# [WHAT NEEDS TO BE DONE]
Please find each line in the listing below that contains the string "needed", treating uppercase and lowercase as different, and copy those lines.

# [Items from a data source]
──────

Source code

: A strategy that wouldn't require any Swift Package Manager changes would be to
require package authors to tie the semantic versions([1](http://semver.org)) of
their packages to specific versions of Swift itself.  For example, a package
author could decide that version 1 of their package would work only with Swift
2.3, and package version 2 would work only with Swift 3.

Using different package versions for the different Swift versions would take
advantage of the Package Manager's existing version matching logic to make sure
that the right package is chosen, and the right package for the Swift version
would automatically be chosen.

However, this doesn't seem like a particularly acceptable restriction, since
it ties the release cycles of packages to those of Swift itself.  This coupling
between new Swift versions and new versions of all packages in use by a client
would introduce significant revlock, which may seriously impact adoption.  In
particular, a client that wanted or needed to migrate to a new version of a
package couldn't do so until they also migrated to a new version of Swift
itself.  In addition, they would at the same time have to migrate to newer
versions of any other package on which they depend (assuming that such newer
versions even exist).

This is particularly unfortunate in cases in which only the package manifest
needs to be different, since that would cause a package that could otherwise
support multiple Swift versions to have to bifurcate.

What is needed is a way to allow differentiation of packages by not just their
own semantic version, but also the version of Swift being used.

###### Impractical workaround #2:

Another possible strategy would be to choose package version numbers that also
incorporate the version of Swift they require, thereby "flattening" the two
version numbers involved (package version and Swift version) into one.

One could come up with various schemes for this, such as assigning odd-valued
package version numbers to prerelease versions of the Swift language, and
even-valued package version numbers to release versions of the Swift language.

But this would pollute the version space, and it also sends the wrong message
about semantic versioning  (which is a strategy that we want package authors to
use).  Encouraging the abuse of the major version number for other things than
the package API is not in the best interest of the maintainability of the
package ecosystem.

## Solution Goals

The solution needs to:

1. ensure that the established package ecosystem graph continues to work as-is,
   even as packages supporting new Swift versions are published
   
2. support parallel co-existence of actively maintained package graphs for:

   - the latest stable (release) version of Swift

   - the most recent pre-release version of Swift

──────

# [OUTPUT OF THE EXERCISE]
particular, a client that wanted or needed to migrate to a new version of a
What is needed is a way to allow differentiation of packages by not just their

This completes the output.